### Selected passage
⁂
Bright Pink Beauties!
Sometimes you fail, and it happens to everybody, don't let it get the best of you. Macarons are one of those things that I thought I would never get right... Two years and three attempts later, I finally have hope that maybe I can get it right. Yes, two years. Every time that I failed, it was a blow to my ego. I know that I said don't let it get the best of you, but it did steal a little from my motivation each time I failed. But then like everything, the feeling passed and I was ready to give it another go. I have to admit, I documented each journey of macaron failure with the thought that I would never get to share my progress.

I am extremely happy to say that I made such progress today with this batch of macarons that I just had to share the bad and ugly along with the good.

Attempt #1: Cracked shells, No feet, and Hollow

Attempt #2: No feet and Hollow (Yay, no cracks!)

Attempt #3: No cracks, with feet but Hollow (Yay, no cracks and WITH feet!!!)
1. Cracked, No feet and Hollow, 2. No feet and Hollow, 3. Hollow

Now, I must learn to battle the Hollows.
⁂
### Provided material
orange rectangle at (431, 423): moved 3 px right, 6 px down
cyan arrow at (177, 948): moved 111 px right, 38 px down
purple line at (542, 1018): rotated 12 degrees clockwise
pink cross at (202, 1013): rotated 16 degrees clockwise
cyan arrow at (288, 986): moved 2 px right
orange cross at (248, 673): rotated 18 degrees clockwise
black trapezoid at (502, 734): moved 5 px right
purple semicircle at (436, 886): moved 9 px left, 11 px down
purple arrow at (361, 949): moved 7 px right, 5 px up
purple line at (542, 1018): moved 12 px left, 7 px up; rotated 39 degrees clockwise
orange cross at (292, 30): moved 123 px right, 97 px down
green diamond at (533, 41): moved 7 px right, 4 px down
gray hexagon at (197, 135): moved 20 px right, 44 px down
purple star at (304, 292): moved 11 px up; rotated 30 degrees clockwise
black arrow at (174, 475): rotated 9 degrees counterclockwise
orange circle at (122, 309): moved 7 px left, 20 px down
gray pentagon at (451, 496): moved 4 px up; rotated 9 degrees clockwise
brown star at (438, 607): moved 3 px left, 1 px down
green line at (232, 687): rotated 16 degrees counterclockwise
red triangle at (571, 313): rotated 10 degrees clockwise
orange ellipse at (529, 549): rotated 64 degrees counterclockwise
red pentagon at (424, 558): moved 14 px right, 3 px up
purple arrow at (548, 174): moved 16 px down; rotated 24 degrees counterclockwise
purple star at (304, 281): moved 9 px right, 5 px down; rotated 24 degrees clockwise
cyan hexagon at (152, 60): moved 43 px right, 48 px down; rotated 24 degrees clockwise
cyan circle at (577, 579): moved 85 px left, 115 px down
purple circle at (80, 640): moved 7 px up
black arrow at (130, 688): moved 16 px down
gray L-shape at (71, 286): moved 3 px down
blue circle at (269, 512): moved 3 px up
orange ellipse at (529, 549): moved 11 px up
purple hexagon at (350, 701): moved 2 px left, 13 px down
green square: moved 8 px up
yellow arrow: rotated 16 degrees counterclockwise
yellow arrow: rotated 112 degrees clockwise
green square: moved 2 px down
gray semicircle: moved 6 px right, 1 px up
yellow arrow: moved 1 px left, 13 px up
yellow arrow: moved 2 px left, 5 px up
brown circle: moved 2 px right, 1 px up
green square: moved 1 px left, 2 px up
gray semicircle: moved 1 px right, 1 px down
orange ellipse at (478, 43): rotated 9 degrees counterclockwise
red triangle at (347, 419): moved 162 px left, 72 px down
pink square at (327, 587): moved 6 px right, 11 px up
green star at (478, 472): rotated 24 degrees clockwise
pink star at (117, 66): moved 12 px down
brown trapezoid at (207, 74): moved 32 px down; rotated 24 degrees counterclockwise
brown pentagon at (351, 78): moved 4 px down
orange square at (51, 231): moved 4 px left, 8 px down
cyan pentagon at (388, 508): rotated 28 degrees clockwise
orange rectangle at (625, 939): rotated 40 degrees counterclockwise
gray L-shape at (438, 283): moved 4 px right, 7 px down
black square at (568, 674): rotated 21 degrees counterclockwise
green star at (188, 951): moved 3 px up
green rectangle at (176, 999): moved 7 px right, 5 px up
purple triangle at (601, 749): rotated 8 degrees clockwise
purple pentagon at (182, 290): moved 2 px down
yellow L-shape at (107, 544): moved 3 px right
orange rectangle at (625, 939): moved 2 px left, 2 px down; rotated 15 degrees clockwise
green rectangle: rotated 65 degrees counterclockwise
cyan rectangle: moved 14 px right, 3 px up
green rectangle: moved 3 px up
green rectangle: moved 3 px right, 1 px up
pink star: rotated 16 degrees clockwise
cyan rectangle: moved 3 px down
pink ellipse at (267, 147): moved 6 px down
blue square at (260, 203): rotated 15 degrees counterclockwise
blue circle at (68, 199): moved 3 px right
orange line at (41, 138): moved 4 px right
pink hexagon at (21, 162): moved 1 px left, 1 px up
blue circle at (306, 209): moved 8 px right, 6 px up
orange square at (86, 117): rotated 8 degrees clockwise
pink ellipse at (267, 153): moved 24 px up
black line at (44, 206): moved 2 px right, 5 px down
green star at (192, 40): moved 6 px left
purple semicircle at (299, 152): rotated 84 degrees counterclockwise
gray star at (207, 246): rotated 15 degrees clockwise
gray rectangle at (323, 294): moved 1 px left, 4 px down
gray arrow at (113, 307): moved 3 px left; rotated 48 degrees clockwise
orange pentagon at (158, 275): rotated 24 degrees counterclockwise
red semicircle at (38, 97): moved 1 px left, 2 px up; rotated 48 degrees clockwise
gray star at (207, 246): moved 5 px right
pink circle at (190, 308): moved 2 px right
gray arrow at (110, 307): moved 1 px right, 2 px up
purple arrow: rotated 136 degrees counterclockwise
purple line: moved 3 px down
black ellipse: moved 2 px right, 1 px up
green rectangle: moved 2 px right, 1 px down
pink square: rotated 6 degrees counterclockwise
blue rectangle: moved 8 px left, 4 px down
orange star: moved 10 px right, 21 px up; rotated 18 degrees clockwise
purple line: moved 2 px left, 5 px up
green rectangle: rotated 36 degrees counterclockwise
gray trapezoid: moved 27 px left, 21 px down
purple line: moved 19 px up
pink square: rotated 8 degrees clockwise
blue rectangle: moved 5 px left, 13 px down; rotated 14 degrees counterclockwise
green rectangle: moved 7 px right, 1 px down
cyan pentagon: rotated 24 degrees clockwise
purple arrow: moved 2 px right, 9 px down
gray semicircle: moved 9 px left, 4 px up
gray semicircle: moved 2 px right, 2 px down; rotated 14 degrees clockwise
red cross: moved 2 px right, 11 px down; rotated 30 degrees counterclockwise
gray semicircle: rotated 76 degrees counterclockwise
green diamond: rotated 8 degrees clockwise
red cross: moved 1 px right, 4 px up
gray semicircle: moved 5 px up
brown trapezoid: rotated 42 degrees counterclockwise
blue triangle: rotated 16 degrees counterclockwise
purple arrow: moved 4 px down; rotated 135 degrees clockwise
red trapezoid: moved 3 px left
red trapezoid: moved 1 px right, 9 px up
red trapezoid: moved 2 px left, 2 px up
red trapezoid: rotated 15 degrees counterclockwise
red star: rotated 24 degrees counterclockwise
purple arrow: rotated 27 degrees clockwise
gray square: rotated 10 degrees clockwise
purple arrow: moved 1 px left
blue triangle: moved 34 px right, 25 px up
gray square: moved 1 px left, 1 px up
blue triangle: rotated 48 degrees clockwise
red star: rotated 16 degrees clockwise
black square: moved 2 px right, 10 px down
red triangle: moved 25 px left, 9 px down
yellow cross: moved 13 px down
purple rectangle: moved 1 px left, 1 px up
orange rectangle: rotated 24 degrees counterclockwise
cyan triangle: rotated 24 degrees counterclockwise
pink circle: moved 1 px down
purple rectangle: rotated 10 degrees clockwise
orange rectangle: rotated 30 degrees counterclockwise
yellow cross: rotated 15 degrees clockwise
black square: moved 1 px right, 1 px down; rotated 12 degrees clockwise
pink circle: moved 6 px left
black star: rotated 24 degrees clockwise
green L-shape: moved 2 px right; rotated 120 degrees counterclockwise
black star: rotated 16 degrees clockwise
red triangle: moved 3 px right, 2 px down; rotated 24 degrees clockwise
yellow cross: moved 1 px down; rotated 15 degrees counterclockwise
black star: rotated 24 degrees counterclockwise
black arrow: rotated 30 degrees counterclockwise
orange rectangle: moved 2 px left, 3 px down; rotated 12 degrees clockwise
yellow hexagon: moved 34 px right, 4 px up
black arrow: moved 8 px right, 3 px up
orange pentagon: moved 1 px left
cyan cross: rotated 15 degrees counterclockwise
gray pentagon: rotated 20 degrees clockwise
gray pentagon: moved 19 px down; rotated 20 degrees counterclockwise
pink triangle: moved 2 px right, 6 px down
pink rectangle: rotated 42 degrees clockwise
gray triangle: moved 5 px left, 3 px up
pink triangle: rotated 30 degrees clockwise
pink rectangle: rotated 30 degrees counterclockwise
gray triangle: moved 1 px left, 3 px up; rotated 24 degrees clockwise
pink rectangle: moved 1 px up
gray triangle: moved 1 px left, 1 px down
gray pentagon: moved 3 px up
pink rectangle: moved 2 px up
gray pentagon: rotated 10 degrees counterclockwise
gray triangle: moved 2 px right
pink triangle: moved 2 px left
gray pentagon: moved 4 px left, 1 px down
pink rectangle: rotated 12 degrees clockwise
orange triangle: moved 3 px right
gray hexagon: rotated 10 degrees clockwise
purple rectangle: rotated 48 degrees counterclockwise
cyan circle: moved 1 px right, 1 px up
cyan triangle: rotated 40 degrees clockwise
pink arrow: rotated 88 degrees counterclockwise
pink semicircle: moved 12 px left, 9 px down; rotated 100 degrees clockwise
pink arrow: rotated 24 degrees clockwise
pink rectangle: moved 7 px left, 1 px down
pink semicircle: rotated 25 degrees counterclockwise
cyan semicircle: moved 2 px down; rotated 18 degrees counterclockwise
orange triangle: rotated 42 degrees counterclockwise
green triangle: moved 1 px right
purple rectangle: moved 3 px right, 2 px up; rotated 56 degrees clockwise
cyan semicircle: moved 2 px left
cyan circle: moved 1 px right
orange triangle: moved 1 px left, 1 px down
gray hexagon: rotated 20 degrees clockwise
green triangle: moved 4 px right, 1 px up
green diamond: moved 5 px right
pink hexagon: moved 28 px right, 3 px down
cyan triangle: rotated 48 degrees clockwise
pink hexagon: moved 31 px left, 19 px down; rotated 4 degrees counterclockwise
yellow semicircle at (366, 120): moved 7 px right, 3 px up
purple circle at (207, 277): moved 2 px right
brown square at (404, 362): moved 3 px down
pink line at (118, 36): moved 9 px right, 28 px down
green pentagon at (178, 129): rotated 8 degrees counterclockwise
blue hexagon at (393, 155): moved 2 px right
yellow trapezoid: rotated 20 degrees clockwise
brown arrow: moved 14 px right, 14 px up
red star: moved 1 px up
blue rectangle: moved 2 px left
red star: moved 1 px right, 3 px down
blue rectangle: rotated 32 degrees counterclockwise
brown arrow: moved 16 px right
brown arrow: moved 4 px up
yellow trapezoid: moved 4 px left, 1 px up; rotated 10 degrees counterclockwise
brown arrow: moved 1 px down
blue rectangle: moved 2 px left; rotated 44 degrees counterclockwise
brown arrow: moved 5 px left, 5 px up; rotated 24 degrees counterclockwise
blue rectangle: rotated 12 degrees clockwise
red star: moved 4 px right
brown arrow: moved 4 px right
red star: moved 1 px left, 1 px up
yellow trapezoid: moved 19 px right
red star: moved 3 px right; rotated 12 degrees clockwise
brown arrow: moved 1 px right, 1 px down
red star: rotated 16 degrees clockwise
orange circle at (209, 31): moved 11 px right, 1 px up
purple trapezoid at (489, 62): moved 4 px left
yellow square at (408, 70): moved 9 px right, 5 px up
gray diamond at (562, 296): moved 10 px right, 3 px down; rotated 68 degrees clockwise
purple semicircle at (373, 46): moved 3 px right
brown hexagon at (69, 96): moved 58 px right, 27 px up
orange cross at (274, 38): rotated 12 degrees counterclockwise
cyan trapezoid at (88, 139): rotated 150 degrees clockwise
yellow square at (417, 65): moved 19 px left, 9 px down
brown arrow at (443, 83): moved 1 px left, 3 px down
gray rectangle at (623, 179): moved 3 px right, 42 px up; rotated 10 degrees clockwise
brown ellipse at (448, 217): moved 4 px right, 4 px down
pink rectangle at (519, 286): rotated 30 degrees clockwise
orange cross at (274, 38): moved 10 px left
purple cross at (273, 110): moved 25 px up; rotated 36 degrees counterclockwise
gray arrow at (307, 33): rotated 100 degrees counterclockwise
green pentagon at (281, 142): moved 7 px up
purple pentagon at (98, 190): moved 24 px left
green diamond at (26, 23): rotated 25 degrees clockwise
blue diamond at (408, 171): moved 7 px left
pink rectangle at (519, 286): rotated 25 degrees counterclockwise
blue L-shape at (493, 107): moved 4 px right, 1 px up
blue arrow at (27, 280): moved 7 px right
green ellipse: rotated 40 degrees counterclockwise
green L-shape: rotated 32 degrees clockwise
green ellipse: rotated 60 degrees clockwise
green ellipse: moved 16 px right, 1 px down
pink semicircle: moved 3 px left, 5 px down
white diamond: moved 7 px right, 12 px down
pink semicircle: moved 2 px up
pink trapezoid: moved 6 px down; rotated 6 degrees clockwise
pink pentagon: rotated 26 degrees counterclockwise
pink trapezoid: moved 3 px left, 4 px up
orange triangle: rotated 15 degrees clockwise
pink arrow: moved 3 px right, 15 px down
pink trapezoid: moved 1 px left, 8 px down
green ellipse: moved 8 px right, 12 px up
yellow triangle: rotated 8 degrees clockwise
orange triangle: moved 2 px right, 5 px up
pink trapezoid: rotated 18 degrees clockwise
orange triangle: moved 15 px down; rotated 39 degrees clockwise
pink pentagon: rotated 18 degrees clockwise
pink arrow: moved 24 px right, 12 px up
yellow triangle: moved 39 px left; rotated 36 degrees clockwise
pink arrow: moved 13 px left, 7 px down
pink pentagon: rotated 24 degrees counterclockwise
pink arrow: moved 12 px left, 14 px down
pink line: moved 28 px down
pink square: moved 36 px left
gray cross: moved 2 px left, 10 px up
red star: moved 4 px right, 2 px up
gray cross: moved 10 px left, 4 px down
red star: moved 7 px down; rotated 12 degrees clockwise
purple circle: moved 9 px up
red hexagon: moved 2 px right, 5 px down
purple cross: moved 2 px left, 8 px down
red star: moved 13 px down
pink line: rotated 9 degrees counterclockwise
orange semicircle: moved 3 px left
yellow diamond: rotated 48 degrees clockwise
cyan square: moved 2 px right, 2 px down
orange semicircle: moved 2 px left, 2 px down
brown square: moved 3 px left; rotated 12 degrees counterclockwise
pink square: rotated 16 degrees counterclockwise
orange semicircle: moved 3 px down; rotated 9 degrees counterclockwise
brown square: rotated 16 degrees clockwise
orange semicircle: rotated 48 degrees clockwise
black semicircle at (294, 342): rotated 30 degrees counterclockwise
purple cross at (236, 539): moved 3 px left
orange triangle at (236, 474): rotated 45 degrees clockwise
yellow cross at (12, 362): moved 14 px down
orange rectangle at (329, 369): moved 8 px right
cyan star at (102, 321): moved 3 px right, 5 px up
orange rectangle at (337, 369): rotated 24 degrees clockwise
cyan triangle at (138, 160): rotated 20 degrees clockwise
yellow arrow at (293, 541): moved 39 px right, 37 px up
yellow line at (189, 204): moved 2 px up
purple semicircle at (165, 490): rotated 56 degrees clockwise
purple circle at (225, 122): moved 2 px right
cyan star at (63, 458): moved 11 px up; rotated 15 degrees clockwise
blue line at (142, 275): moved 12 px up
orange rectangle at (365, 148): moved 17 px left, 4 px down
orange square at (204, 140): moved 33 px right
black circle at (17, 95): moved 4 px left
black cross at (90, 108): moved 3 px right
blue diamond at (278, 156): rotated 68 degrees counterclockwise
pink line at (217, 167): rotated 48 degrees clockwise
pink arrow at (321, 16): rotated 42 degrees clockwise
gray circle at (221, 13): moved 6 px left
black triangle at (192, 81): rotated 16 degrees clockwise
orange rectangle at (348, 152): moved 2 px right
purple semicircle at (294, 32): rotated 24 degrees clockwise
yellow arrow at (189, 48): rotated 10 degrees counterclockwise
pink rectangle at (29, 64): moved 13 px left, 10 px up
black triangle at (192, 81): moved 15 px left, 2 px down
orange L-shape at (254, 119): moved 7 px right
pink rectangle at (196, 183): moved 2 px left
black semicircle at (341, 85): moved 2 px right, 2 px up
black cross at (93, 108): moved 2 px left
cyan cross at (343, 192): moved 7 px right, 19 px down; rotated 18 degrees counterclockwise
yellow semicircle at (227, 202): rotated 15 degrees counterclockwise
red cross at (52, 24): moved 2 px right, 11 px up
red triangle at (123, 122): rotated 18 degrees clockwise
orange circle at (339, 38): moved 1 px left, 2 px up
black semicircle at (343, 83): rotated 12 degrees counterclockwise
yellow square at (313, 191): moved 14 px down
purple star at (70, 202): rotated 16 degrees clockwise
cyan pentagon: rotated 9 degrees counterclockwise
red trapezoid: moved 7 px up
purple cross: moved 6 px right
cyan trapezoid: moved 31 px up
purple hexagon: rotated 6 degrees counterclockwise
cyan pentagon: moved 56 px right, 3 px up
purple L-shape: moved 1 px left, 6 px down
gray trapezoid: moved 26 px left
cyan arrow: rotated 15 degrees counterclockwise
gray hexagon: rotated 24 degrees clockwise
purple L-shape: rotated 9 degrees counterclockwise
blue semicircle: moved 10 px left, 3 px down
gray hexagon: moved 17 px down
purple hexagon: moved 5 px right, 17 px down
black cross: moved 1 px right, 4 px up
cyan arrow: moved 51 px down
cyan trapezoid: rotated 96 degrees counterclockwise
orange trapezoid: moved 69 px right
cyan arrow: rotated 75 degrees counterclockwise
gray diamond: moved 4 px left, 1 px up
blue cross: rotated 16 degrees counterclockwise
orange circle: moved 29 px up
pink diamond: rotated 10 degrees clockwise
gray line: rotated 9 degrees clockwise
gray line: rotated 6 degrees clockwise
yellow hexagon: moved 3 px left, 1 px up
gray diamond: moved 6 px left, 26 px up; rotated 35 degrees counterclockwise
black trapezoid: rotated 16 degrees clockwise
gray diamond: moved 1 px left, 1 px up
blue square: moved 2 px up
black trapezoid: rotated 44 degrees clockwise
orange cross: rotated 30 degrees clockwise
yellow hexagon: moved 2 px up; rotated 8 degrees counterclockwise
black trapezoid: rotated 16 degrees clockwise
⁂
### Problems to solve
1. Print part of the macaron passage word for word, starting at the words "Bright Pink Beauties!" and ending after the words "share my progress.".
2. According to the macaron passage, what problem remained in the third attempt?
The records come from a different source than the macaron passage.

### The replies
1.
Bright Pink Beauties!
Sometimes you fail, and it happens to everybody, don't let it get the best of you. Macarons are one of those things that I thought I would never get right... Two years and three attempts later, I finally have hope that maybe I can get it right. Yes, two years. Every time that I failed, it was a blow to my ego. I know that I said don't let it get the best of you, but it did steal a little from my motivation each time I failed. But then like everything, the feeling passed and I was ready to give it another go. I have to admit, I documented each journey of macaron failure with the thought that I would never get to share my progress.

2. The macarons were still hollow.